> The task: Please write out the full listing beneath this line exactly, skipping its images.

> Data shown:
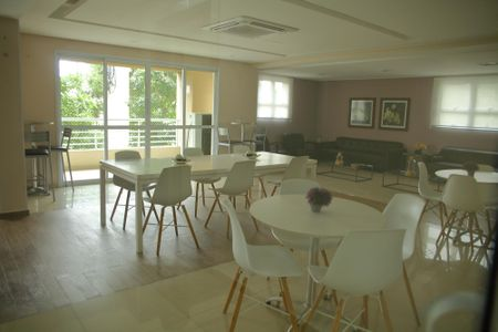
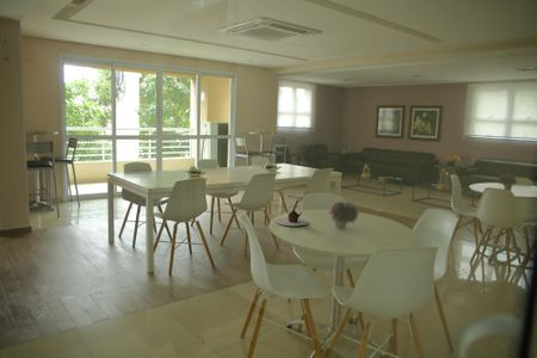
+ teapot [274,205,309,227]
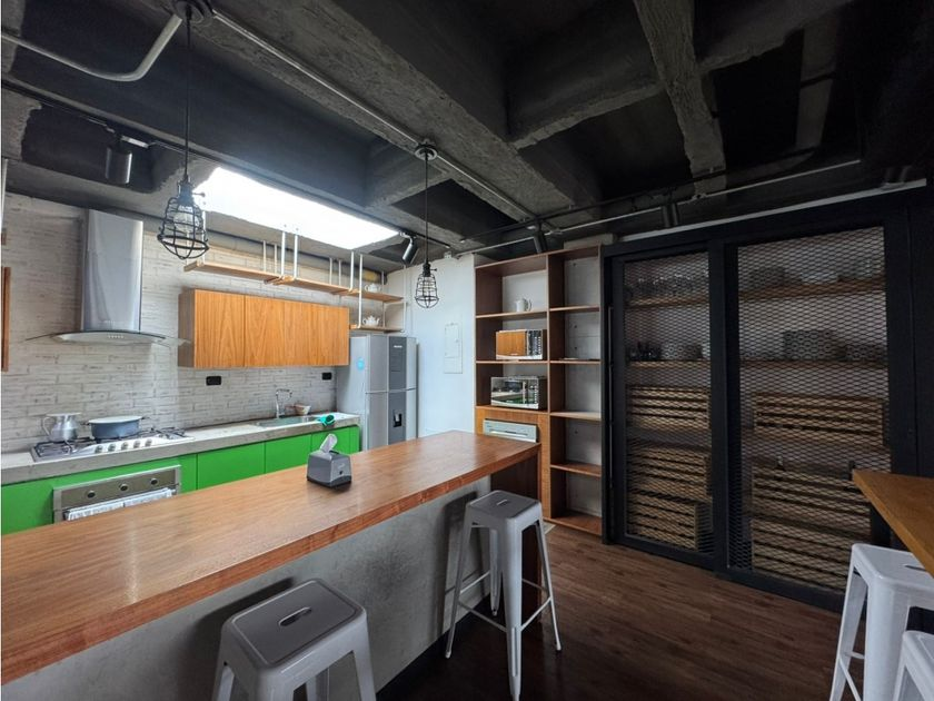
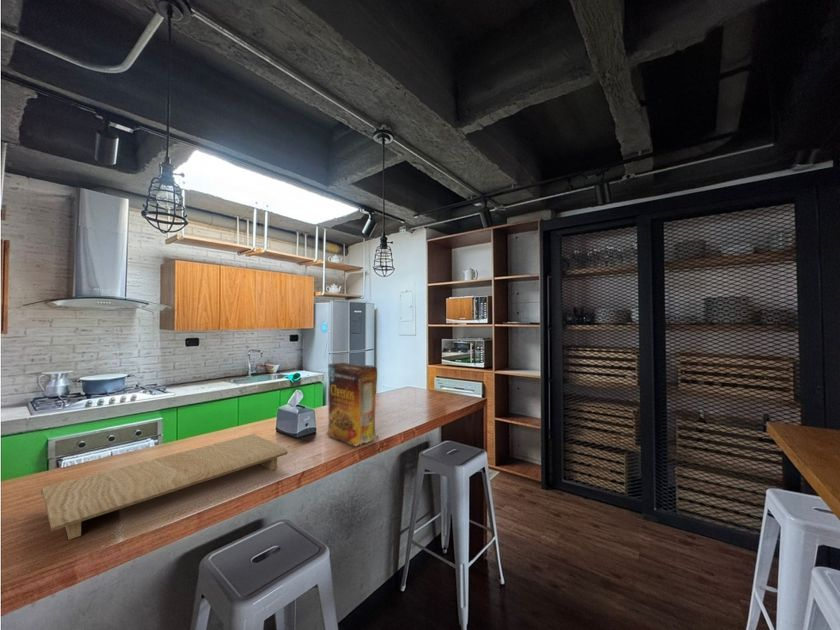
+ cereal box [326,362,382,448]
+ cutting board [40,433,289,540]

> Output:
+ teapot [274,205,309,227]
+ cereal box [326,362,382,448]
+ cutting board [40,433,289,540]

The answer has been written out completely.